Der letztgenannte Ausweg dürfte sich schon bald erledigt haben. In Kürze soll das Telemediengesetz geändert werden. Dabei sollen die jetzt unterzeichneten Verträge rechtlich abgesichert, die Umleitung auf die Stop-Seite des BKA verbindlich gemacht und alle Provider, die noch nicht unterzeichnet haben, zu den Zensurmaßnahmen gezwungen werden. Dabei wird auch entschieden werden, ob die Maßnahme im Gesetz auf die Zensur von Kinderpornografie eingeschränkt wird oder ob die geheimen Zensurlisten für andere Bereiche Verwendung finden dürfen.
Auch die Möglichkeit, statt des Namens die genaue IP-Adresse einzugeben oder einen unzensierten DNS-Server aus dem Ausland zu nutzen, könnte sich vielleicht irgendwann erledigt haben.

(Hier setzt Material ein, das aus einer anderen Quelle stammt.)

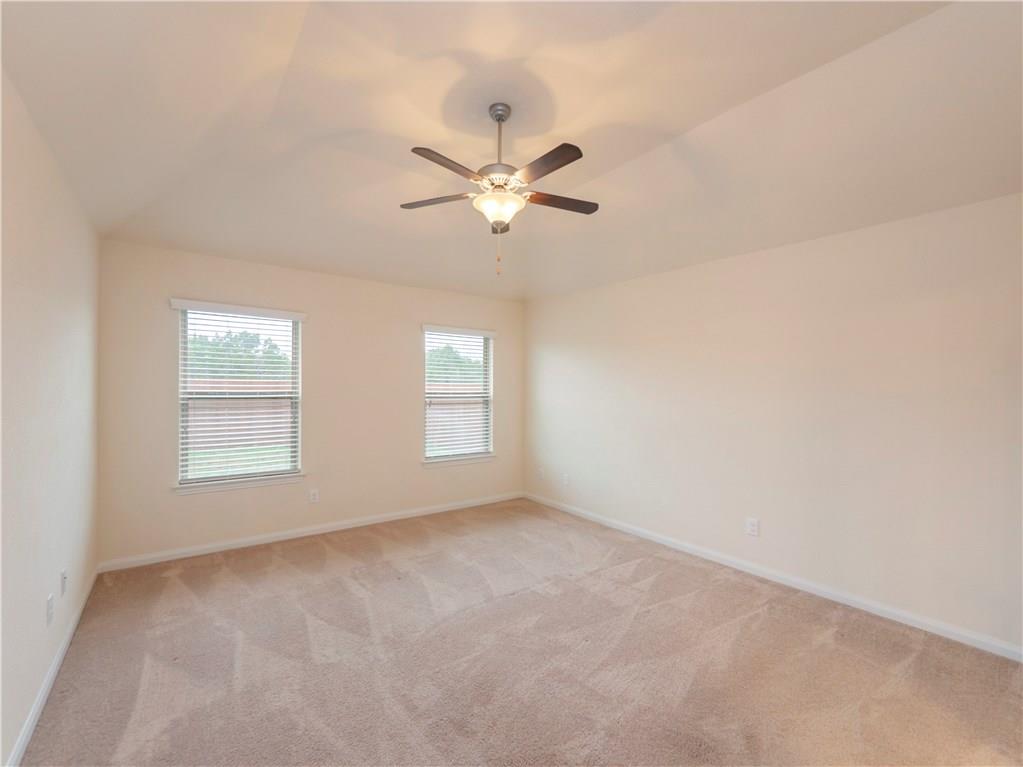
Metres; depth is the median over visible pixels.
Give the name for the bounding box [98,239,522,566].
back wall
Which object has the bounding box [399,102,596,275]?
ceiling fan
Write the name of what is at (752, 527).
wall socket
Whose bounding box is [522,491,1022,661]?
baseboard
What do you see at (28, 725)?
baseboard
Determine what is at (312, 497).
wall socket
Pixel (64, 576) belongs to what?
wall socket
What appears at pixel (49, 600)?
wall socket
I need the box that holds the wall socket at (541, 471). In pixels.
[537,467,544,479]
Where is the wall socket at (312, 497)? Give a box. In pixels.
[308,488,318,502]
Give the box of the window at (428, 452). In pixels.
[420,325,493,462]
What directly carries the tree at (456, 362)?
on the ground
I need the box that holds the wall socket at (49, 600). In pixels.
[45,593,54,625]
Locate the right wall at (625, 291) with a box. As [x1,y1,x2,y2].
[524,191,1022,653]
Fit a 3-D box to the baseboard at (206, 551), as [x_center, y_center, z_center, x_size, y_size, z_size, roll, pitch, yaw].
[-1.446,1.394,4.270,3.952,0.085,0.015,0,0,-37]
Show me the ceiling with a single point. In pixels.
(788, 74)
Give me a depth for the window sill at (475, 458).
4.81 m
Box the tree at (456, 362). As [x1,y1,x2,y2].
[425,341,483,383]
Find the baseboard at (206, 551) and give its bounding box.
[94,491,523,572]
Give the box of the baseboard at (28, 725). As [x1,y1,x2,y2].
[6,566,100,766]
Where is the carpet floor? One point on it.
(293, 568)
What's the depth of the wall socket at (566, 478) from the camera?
4.74 m
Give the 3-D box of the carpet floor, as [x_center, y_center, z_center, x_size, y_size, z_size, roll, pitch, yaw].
[0.071,1.474,2.257,4.156,0.111,5.688,0,0,-37]
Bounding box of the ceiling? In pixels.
[0,0,1022,301]
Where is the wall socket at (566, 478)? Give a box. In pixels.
[562,472,569,485]
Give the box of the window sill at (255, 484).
[174,473,303,494]
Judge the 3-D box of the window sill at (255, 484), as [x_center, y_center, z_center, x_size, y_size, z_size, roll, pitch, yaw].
[-2.361,0.868,3.636,0.970,0.076,0.107,0,0,-37]
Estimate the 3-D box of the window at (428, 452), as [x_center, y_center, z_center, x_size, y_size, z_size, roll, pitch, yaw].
[-0.647,0.127,4.929,0.932,1.521,0.099,0,0,-37]
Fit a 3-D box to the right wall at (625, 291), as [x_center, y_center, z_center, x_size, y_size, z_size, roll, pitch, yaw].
[1.695,0.202,3.526,0.169,2.500,5.138,0,0,-37]
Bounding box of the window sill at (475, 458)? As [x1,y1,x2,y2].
[422,453,494,466]
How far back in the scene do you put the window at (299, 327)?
3.69 m
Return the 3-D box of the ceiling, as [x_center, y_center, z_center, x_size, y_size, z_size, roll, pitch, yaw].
[0.124,-1.389,2.372,4.314,0.221,5.324,0,0,-37]
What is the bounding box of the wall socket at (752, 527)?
[746,517,759,536]
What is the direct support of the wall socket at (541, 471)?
attached to the right wall at (625, 291)
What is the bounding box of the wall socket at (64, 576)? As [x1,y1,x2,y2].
[60,569,67,596]
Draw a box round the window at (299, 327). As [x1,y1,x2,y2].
[173,302,304,489]
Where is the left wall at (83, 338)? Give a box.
[0,67,101,766]
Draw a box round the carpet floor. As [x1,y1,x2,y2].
[15,498,1022,766]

Zensurbefürworter fordern die Einführung so genannter Zwangsproxys. Der nächste Schritt könnte ein System sein, in dem der gesamte Traffic aller Nutzer gefiltert wird. Spätestens dann ist es soweit, dass man die Proteste nicht allein den Computerfreaks überlassen sollte – so öde die »Verteidigung von Bürgerrechten« auch klingt.